■ What the exercise asks
Copy exactly the stretch of data below from the line with "0 10 20 30 40 50 60 70 80" through the line with "The RH should", including both of those lines.

= Beginning of Section =

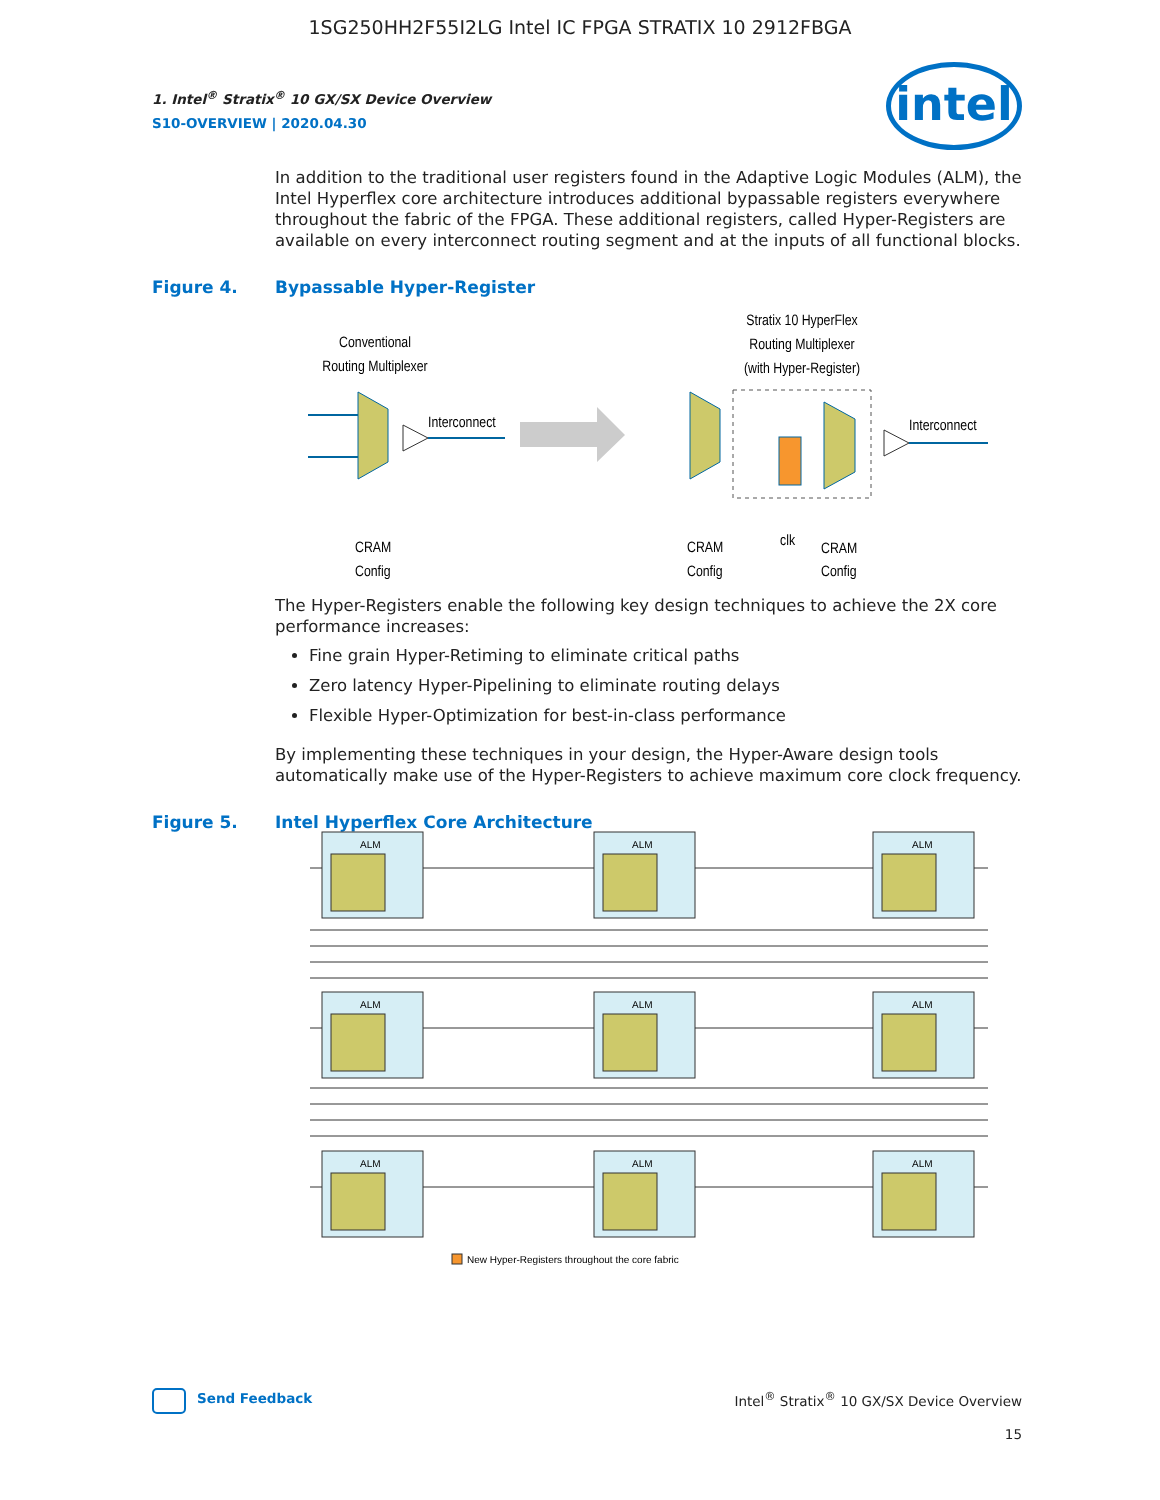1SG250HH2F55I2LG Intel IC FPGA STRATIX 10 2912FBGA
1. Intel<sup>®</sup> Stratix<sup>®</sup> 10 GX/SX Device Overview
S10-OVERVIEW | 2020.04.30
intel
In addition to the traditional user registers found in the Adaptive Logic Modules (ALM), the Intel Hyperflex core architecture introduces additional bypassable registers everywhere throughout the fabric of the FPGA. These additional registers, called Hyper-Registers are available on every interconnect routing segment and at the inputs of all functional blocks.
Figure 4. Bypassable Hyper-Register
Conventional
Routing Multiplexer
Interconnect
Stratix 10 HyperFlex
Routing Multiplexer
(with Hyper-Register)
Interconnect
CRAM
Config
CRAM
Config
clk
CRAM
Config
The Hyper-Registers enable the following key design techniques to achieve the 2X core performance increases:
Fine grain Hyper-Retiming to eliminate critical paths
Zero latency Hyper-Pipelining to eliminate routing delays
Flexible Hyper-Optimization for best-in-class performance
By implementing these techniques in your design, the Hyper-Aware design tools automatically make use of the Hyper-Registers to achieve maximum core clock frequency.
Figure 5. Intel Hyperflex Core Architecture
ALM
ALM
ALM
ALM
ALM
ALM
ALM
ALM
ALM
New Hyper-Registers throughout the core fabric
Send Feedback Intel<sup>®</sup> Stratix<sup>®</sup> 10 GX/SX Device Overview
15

= End of Section =
= Beginning of Section =

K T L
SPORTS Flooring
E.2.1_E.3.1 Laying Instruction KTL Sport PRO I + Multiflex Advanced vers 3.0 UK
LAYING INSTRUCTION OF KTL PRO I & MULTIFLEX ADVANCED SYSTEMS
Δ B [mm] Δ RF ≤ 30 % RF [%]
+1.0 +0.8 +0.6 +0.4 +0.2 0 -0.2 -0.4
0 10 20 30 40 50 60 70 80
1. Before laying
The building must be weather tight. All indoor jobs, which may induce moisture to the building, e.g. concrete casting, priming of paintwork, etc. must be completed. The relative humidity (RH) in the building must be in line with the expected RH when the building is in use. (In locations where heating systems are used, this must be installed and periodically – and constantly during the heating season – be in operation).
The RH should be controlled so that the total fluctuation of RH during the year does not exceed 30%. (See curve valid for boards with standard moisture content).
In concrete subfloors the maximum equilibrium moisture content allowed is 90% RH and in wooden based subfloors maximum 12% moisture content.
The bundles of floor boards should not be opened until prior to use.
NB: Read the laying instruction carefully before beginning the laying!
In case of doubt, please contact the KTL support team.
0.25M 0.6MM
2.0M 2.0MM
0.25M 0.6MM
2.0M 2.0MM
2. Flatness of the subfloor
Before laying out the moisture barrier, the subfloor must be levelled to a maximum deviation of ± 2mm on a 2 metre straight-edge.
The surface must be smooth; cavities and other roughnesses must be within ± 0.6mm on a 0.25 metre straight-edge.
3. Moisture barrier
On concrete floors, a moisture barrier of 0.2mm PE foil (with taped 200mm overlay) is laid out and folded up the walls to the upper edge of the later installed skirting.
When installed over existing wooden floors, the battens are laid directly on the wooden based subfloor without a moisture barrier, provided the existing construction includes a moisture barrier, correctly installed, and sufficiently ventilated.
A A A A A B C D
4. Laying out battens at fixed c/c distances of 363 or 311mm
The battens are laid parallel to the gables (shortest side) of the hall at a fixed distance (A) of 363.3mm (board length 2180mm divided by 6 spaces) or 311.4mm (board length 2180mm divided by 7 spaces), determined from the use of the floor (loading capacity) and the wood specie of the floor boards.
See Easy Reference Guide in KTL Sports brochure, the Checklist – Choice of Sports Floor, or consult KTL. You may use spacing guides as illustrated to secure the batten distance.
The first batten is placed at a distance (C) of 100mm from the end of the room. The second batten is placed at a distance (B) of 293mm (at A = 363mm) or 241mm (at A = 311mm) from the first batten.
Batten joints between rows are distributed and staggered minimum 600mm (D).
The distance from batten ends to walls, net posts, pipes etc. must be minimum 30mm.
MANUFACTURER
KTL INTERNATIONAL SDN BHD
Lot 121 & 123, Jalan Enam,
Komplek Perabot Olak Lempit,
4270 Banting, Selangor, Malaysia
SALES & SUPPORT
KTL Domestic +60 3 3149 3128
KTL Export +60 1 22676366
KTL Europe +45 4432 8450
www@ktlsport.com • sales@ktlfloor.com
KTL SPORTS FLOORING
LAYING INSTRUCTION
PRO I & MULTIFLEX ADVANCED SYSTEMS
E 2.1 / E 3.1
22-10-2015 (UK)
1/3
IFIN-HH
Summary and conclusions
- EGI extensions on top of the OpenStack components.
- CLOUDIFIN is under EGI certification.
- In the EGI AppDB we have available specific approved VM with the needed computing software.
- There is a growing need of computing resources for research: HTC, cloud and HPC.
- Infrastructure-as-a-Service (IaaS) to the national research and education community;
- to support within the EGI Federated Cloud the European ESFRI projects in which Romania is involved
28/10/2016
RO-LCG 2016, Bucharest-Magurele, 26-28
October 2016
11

= End of Section =
= Beginning of Section =

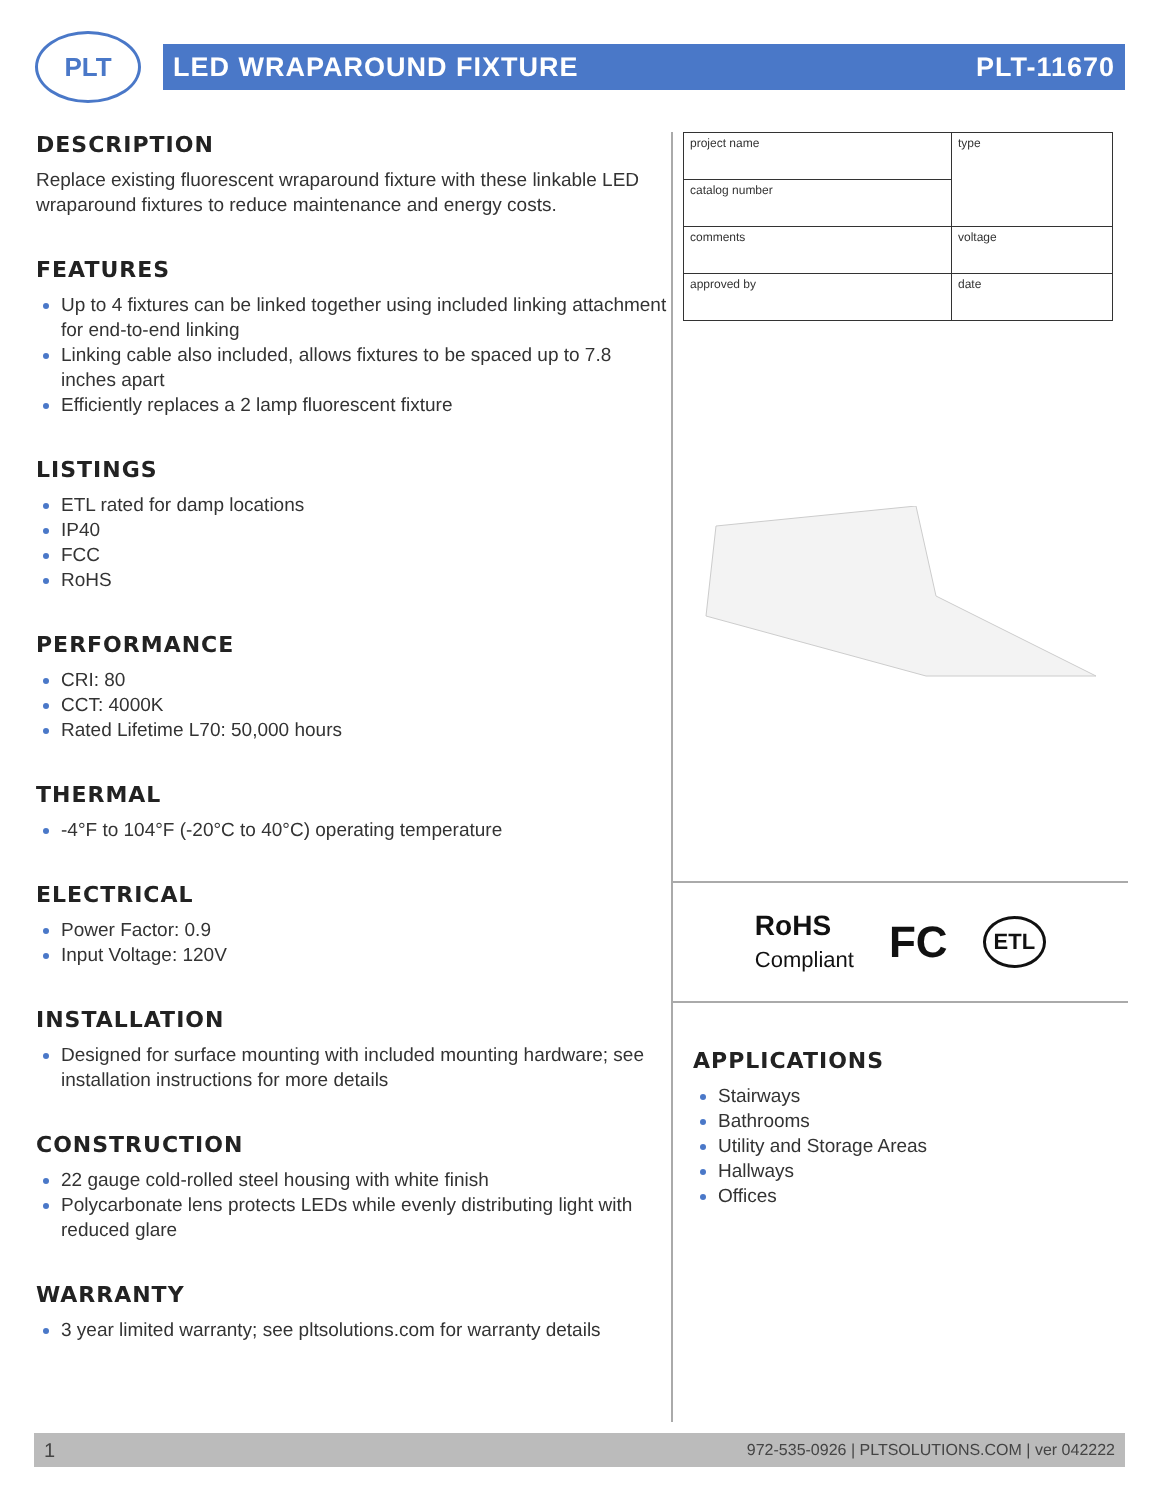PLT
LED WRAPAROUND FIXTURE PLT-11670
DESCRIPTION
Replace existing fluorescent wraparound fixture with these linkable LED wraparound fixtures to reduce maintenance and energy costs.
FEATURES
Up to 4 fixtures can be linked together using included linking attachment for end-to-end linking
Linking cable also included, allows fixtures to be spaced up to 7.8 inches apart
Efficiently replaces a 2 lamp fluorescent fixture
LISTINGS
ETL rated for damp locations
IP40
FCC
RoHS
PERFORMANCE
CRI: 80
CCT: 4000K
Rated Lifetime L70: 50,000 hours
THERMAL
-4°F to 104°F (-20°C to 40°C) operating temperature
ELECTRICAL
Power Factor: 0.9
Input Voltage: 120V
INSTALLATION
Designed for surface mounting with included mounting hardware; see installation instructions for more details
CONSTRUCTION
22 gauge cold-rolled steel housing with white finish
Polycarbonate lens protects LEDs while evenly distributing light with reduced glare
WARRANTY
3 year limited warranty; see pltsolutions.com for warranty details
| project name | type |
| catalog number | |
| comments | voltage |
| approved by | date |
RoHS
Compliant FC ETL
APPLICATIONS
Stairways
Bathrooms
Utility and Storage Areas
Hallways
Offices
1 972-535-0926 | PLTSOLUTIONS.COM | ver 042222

= End of Section =

■ Solution for this exercise
0 10 20 30 40 50 60 70 80
1. Before laying
The building must be weather tight. All indoor jobs, which may induce moisture to the building, e.g. concrete casting, priming of paintwork, etc. must be completed. The relative humidity (RH) in the building must be in line with the expected RH when the building is in use. (In locations where heating systems are used, this must be installed and periodically – and constantly during the heating season – be in operation).
The RH should be controlled so that the total fluctuation of RH during the year does not exceed 30%. (See curve valid for boards with standard moisture content).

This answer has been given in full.